___ GIVEN TEXT

[Tarantool-patches] [RFC] Quorum-based synchronous replication

Vladislav Shpilevoy v.shpilevoy at tarantool.org
Thu May 14 00:34:24 MSK 2020


Thanks for the discussion!

On 12/05/2020 19:47, Konstantin Osipov wrote:
> * Sergey Ostanevich <sergos at tarantool.org> [20/05/12 19:43]:
> 
>>> 1) It's unclear what happens here if async tx follows a sync tx.
>>>    Does it wait for the sync tx? This reduces availability for
>>
>> Definitely yes, unless we keep the 'dirty read' as it is at the moment
>> in memtx. This is the essence of the design, and it is temporary until 
>> the MVCC similar to the vinyl machinery appears. I intentionally didn't
>> include this big task into this RFC. 
>>
>> It will provide similar capabilities, although it will keep only
>> dependent transactions in the undo log. Also, it looks like it will fit
>> well into the machinery of this RFC. 
> 
> = reduced availability for all who have at least one sync space.
> 
> If different spaces have different quorum size = quorum size of
> the biggest group is effectively used for all spaces.
> 
> Replica-local transactions, e.g. those used by vinyl compaction, 
> are rolled back if there is no quorum.
> 
> What's the value of this?

______
___ PROVIDED INFORMATION

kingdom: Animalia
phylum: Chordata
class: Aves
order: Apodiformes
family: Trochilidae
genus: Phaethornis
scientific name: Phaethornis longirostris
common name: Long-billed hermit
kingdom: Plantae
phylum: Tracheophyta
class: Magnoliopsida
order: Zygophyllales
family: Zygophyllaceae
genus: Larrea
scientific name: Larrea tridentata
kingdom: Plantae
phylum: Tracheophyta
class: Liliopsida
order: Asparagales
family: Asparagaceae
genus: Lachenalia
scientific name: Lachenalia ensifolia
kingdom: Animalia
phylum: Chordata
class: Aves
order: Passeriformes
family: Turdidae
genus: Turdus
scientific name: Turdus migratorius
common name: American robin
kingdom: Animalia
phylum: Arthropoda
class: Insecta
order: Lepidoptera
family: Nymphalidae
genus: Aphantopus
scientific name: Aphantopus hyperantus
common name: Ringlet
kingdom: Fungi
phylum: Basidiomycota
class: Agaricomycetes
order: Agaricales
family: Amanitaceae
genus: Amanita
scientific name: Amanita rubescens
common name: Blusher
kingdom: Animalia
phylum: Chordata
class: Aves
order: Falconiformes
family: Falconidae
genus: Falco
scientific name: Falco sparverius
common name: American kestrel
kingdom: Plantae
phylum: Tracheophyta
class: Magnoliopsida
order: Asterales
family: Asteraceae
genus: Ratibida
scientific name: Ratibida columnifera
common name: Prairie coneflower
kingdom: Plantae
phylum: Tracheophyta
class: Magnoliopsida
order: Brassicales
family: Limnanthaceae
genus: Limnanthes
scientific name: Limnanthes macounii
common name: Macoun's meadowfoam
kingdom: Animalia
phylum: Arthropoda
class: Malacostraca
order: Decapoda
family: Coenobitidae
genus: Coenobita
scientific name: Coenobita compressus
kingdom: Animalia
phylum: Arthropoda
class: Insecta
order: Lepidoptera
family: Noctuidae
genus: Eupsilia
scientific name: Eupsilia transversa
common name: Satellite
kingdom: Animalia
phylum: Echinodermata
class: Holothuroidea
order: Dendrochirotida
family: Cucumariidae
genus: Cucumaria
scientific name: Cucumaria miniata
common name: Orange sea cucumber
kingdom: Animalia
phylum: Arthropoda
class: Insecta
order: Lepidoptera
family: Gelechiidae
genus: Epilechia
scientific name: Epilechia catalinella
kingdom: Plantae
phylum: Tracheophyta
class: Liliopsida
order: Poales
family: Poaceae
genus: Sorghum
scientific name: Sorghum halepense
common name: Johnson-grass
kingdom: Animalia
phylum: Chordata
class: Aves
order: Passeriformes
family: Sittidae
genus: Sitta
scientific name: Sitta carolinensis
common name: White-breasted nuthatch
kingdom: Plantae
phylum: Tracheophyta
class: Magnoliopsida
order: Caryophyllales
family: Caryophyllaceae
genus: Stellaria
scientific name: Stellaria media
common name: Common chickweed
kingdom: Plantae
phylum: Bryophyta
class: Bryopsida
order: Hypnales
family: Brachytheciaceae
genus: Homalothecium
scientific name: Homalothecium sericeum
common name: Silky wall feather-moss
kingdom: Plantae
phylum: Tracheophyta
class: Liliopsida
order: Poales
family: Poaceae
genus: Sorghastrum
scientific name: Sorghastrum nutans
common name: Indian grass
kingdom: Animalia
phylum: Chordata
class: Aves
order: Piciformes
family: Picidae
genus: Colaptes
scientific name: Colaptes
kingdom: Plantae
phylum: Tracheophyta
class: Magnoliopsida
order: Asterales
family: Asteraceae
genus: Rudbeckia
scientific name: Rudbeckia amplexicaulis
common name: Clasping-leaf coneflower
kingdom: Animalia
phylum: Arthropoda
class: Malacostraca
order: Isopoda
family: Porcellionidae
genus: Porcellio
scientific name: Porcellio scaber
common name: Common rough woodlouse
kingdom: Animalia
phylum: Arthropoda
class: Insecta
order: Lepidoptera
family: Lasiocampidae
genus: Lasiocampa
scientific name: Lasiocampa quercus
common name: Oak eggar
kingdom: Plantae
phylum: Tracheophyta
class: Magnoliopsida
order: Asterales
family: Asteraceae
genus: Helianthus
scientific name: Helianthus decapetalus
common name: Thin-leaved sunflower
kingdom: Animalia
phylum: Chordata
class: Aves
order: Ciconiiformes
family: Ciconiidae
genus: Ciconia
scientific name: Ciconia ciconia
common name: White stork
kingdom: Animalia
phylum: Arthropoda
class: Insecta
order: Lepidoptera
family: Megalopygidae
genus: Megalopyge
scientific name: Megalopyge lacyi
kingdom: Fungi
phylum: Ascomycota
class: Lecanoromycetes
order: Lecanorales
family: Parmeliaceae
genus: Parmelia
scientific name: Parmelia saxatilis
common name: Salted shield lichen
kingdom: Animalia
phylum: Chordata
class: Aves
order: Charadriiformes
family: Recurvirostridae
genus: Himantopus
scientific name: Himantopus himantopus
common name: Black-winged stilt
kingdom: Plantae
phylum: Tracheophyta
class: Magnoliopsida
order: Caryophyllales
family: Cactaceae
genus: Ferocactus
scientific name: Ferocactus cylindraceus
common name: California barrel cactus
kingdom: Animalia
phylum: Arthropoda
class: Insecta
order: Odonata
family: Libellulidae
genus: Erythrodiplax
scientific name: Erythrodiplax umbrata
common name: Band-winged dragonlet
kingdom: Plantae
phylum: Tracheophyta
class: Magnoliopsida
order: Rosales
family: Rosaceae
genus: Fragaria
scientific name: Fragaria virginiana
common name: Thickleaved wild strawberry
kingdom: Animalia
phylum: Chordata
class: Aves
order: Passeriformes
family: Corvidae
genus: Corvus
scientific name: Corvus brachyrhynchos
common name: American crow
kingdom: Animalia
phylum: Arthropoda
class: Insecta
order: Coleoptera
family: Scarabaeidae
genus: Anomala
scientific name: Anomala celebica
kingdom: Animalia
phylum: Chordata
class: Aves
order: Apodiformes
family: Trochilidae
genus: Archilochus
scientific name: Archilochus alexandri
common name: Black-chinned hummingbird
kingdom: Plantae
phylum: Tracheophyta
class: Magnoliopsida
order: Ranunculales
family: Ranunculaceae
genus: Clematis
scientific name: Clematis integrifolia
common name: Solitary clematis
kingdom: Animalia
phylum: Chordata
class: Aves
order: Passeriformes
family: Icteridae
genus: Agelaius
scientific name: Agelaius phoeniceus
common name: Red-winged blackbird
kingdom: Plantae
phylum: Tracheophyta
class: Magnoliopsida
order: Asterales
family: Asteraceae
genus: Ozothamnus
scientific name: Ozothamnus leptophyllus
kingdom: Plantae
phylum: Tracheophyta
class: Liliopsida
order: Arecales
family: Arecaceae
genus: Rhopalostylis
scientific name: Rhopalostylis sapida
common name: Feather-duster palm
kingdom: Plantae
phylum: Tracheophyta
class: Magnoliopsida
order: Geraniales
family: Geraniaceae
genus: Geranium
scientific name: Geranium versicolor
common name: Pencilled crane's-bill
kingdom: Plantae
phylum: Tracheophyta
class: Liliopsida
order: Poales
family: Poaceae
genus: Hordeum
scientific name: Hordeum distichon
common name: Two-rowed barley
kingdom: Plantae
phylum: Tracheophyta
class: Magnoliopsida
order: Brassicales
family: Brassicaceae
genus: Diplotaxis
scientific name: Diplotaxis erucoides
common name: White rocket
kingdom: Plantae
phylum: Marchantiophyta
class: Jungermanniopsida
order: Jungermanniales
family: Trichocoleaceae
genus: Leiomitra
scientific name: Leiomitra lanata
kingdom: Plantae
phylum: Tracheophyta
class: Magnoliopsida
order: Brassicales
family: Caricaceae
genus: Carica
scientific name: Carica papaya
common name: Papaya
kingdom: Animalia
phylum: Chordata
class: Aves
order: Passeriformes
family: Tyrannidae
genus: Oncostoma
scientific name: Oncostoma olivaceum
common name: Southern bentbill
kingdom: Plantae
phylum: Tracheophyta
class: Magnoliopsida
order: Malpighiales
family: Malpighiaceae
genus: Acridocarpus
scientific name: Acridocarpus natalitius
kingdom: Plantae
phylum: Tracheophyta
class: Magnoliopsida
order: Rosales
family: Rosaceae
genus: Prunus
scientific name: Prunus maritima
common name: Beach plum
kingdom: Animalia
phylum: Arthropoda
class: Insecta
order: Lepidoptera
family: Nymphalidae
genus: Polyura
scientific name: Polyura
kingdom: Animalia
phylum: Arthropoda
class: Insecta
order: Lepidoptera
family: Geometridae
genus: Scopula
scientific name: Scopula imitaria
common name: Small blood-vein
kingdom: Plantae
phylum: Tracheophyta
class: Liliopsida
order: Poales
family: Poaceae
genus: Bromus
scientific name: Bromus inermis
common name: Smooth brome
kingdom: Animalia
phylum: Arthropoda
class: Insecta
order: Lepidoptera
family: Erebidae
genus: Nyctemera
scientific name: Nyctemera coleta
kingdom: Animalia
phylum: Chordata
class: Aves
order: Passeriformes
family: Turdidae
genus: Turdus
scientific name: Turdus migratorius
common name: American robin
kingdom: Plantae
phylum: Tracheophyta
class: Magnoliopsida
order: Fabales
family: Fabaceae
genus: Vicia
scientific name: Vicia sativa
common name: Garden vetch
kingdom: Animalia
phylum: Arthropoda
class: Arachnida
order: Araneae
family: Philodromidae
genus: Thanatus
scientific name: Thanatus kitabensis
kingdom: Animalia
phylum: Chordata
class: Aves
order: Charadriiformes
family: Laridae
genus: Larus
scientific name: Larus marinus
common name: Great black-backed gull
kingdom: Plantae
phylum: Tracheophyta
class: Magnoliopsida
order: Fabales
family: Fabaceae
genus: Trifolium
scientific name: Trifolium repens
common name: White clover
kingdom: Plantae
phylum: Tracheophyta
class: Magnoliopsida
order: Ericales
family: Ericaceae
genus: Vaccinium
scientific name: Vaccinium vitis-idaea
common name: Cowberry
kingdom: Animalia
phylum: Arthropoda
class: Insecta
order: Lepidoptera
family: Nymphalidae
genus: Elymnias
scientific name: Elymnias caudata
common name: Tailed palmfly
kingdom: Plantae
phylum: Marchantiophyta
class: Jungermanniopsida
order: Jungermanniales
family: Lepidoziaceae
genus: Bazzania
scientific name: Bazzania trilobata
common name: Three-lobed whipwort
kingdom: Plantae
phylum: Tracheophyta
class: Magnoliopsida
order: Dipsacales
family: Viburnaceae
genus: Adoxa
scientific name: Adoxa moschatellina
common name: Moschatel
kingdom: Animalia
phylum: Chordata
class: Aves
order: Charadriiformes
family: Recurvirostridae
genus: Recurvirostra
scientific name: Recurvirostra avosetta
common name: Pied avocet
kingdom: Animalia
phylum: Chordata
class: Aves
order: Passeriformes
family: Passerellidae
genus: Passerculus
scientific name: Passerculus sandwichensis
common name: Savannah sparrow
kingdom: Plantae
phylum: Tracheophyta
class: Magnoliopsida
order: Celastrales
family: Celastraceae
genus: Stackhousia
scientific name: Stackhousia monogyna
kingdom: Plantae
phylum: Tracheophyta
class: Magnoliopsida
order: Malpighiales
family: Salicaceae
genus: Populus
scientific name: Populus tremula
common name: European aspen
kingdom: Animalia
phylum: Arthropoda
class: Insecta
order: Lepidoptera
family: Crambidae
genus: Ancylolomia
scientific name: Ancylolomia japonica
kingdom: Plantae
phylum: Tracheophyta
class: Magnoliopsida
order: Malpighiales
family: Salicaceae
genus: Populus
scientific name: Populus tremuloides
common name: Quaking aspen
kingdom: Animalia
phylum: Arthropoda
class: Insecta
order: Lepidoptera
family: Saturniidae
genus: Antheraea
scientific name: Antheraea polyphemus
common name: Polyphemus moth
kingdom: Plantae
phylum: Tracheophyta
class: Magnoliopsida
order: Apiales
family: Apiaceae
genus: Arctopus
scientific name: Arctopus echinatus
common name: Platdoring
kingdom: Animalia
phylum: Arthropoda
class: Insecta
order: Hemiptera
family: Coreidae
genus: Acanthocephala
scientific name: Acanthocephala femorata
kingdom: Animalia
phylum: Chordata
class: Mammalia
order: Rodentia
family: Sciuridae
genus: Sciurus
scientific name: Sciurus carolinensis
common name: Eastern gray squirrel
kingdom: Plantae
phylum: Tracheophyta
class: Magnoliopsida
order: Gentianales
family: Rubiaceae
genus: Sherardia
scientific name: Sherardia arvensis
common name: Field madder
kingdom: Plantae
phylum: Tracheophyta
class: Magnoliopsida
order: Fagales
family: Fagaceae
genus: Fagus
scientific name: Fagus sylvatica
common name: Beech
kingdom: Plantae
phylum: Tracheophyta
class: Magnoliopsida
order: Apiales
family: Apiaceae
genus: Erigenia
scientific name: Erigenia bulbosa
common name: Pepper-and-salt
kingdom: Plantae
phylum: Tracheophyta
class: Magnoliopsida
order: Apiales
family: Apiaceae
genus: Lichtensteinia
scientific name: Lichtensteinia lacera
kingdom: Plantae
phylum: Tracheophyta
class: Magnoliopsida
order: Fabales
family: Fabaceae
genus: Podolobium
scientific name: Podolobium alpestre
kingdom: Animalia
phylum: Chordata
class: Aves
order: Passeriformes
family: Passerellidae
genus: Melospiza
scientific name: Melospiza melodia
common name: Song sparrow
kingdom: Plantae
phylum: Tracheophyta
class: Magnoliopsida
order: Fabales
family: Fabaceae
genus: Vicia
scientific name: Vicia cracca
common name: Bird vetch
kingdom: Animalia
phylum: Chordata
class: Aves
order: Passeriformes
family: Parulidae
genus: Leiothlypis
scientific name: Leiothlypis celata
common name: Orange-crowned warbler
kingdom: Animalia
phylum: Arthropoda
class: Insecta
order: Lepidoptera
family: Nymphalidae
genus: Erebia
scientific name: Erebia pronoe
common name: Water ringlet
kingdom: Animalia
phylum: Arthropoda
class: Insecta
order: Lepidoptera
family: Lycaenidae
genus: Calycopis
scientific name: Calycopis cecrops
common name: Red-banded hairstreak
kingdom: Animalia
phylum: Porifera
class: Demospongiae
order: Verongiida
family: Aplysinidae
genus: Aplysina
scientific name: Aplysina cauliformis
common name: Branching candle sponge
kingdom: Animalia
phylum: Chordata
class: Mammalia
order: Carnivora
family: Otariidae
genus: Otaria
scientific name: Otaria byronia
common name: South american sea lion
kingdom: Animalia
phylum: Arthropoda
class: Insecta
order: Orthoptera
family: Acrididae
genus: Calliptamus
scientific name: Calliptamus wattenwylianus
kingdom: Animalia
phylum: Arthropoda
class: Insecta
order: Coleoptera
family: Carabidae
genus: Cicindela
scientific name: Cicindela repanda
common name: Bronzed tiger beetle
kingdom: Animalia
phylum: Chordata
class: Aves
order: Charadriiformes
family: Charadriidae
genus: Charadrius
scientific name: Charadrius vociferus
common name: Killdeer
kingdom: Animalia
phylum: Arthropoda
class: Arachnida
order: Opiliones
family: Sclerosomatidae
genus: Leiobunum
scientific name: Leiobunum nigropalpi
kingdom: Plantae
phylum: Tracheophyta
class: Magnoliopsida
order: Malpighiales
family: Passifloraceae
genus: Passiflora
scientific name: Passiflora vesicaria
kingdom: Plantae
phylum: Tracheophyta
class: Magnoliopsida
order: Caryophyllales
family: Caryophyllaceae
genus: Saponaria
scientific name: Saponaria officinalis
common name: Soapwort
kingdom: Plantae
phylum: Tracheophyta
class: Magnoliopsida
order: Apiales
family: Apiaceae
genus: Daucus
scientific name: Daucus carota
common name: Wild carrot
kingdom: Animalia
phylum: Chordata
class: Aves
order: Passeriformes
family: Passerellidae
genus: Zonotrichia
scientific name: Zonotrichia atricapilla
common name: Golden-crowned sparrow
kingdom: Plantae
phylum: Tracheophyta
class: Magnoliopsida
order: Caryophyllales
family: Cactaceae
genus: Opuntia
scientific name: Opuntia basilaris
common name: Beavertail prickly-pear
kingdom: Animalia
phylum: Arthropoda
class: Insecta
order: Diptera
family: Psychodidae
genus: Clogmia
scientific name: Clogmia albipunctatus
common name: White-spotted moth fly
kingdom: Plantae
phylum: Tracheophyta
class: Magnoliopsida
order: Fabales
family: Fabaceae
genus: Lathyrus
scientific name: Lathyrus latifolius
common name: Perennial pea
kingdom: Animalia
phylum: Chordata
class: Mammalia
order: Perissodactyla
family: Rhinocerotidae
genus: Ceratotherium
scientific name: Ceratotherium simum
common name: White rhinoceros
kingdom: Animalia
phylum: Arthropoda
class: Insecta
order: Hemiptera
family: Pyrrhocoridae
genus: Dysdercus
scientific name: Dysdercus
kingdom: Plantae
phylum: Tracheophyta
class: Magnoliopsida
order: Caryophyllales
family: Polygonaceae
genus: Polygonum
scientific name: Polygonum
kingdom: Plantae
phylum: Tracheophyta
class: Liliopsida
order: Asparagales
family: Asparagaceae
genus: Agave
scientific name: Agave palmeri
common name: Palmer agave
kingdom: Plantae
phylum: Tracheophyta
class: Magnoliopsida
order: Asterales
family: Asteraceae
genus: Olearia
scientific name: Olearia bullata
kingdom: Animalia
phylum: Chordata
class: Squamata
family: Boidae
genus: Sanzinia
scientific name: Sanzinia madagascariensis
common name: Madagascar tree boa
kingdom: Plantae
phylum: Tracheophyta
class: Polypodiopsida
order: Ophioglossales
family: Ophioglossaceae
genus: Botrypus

______

PROBLEM DETAILS :: Rewrite the replication post between "Vladislav Shpilevoy v.shpilevoy" and "follows a sync tx.", inclusive, putting "feedback" in place of "discussion".

SOLUTION TO THE PROBLEM ::
Vladislav Shpilevoy v.shpilevoy at tarantool.org
Thu May 14 00:34:24 MSK 2020


Thanks for the feedback!

On 12/05/2020 19:47, Konstantin Osipov wrote:
> * Sergey Ostanevich <sergos at tarantool.org> [20/05/12 19:43]:
> 
>>> 1) It's unclear what happens here if async tx follows a sync tx.